Concurrent inserts from many processes, all hitting the same shared sketch:

{:ok, c} = UltraLogLog.Concurrent.new(precision: 12)

1..1_000
|> Enum.chunk_every(100)
|> Enum.map(fn chunk ->
  Task.async(fn -> Enum.each(chunk, &UltraLogLog.Concurrent.add(c, &1)) end)
end)
|> Task.await_many(:infinity)

sketch = UltraLogLog.Concurrent.snapshot(c)
{:ok, _count} = UltraLogLog.cardinality(sketch)

add/2 returns :ok rather than an updated struct — it is a side-effecting operation on shared mutable state, not a value transformation. This is the deliberate API difference from UltraLogLog.add/2.

When to use this

Use UltraLogLog.Concurrent when many processes need to feed a single shared sketch — for example, every request handler in a web server inserting into one per-metric sketch. Use the immutable UltraLogLog when inserts are single-threaded or when you need value semantics.

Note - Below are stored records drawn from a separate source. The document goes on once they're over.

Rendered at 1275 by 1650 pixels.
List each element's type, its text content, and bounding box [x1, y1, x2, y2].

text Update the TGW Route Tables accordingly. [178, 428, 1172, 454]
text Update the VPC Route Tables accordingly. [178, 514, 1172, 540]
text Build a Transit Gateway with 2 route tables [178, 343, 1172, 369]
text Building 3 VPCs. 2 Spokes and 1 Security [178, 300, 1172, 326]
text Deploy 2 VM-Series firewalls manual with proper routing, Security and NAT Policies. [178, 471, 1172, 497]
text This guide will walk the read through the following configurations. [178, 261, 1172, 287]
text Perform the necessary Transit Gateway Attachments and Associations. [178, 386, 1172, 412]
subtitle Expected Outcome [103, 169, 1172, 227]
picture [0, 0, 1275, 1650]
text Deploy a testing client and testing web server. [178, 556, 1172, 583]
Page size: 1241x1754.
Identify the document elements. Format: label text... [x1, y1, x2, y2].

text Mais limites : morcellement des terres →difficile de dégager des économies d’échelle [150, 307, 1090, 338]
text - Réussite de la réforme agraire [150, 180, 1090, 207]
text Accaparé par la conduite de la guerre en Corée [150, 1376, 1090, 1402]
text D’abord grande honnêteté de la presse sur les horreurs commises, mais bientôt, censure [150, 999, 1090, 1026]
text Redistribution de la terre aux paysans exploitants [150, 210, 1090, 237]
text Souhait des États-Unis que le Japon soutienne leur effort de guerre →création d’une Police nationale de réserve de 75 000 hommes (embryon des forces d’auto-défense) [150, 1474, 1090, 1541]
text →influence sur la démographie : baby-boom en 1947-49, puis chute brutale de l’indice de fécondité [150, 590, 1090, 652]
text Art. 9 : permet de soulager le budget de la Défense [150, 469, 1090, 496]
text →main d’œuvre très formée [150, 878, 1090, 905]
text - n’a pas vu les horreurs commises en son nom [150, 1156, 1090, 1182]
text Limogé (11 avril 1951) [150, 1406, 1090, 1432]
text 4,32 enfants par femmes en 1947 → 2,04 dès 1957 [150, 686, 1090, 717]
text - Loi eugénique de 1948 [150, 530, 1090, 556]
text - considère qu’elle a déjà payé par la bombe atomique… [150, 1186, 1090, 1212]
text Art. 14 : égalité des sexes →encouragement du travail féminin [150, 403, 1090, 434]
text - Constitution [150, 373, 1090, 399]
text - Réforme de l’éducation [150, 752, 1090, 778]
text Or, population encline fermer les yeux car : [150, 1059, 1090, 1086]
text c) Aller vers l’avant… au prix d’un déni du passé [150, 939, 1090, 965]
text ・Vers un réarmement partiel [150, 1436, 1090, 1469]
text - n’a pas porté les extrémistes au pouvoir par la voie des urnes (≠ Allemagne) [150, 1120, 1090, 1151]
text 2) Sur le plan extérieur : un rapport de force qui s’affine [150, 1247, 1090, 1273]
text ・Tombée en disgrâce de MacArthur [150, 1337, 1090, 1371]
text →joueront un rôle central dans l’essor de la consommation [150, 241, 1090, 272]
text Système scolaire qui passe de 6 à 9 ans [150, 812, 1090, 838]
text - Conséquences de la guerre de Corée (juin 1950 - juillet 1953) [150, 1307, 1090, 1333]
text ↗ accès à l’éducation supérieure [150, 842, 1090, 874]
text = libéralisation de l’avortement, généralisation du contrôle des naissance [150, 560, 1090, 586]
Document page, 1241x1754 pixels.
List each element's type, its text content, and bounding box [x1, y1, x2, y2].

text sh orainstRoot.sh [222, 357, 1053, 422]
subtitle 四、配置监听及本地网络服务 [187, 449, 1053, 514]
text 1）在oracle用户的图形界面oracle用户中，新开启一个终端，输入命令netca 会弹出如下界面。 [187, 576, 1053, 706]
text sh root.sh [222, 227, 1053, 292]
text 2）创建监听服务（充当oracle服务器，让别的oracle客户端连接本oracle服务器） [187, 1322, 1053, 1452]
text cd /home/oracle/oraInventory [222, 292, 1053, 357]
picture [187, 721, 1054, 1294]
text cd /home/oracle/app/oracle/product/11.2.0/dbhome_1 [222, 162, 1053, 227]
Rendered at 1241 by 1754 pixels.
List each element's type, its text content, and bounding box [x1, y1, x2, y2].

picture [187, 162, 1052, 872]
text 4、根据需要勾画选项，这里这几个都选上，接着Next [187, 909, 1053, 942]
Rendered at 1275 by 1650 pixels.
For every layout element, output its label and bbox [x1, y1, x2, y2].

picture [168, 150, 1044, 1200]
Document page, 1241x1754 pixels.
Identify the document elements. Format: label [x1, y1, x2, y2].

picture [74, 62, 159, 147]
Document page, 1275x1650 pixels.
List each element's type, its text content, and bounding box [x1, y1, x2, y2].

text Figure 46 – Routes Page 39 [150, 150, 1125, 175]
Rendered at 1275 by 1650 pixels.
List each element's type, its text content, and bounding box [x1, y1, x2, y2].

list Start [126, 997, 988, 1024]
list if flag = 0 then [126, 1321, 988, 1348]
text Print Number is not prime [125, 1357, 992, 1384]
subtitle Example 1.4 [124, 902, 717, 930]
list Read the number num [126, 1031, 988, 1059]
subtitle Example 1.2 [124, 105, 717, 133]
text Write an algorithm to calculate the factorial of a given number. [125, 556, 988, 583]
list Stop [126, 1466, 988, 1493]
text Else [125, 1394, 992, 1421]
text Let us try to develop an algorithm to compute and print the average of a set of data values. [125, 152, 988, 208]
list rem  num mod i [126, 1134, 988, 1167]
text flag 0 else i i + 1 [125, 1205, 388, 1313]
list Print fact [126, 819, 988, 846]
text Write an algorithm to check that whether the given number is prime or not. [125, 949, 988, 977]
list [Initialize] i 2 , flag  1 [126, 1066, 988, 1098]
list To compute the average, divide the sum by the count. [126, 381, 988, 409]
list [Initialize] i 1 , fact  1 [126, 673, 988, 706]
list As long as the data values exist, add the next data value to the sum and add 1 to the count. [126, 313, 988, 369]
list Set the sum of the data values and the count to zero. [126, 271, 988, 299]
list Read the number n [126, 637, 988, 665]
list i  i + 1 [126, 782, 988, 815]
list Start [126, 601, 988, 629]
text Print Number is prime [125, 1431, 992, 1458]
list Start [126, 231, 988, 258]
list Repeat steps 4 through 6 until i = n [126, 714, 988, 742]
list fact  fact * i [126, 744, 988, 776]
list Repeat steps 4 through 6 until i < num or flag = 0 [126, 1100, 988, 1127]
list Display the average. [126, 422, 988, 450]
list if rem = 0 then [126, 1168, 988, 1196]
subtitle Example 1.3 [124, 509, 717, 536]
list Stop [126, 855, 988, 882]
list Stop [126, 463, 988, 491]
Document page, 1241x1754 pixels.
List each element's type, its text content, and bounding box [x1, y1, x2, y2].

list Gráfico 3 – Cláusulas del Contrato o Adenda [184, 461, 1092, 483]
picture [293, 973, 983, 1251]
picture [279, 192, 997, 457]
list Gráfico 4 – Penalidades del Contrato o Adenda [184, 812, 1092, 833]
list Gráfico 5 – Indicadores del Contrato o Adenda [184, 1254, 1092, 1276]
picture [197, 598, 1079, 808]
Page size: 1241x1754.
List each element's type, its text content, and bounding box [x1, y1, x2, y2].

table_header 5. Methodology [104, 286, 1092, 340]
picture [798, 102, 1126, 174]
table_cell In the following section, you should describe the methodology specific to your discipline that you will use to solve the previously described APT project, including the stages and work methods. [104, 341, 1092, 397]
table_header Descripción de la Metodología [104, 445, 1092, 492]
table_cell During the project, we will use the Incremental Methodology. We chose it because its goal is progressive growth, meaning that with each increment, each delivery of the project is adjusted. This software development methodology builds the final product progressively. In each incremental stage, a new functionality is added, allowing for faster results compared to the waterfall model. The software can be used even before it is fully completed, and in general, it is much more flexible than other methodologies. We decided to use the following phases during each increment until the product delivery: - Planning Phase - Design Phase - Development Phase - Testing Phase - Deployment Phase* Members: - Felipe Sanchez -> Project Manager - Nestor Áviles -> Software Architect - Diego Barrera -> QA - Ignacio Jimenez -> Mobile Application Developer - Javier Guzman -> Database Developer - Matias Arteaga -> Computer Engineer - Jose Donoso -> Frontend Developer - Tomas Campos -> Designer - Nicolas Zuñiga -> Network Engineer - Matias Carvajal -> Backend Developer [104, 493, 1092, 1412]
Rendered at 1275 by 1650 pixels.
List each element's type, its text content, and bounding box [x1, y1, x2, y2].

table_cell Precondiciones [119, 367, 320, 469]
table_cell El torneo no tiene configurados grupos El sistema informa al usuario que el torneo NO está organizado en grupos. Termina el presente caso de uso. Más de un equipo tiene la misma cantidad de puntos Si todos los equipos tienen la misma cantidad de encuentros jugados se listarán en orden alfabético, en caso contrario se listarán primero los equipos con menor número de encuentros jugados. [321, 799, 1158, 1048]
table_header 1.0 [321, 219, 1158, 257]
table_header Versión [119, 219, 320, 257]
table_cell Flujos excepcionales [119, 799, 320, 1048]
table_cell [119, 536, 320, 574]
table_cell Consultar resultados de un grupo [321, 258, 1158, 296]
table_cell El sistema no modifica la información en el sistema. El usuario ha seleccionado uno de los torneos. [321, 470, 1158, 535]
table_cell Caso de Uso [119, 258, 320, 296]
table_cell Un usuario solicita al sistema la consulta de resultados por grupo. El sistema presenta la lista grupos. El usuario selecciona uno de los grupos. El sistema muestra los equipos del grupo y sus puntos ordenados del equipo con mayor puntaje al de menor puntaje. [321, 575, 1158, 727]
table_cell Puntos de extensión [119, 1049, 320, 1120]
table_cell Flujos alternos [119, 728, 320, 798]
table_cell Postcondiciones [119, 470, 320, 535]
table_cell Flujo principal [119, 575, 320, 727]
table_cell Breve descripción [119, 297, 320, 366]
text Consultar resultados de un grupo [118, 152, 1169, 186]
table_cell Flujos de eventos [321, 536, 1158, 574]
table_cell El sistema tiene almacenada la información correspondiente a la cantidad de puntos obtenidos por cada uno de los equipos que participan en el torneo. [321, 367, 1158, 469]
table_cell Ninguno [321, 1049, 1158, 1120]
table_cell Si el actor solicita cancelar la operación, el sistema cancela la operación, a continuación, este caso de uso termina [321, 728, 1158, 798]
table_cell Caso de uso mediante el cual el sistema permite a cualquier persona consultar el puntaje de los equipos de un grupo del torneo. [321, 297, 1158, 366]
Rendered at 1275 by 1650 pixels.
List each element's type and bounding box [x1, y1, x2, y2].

The active concurrent structure costs 8× the immutable form's memory (one 64-bit :atomics cell per register; 128 KB at p=14 vs the immutable form's 16 KB). This is deliberate. Concurrent sketches are long-lived shared objects — typically one per metric, not millions — and 128 KB of shared state is irrelevant. The alternative of packing 8 registers per cell was rejected because it creates logical false sharing: two inserts targeting independent registers would contend just because they share a 64-bit word, amplifying contention 8× and turning the CAS loop into a bit-twiddling exercise. One cell per register keeps the CAS loop clean and provably correct.

The compact 16 KB serialization form remains available via snapshot/1.

Correctness under concurrency

Register merge (UltraLogLog.Encoding.merge_registers/2) is commutative, associative, and idempotent — i.e. a CRDT join. The CAS loop in add/2 only ever applies merge_registers to the observed cell value, so the concurrent result is order-independent by construction: a concurrent sketch built by N processes inserting in parallel is identical, byte-for-byte, to an immutable sketch built by inserting the same elements serially, for any interleaving. See test/concurrent_test.exs for the equivalence-under-contention proof — verified by exact register-byte equality at multiple (p, N) cells and reinforced by a StreamData property test.

Memory model

:atomics operations are sequentially consistent. Synchronization between writers and a subsequent snapshot/1 is provided by the usual BEAM mechanisms — typically Task.await/2 or Task.await_many/2 after writer tasks complete establishes happens-before between the last CAS and the snapshot.

See snapshot/1 for the (intentional, safe-by-construction) semantics of snapshots taken while writers are still active.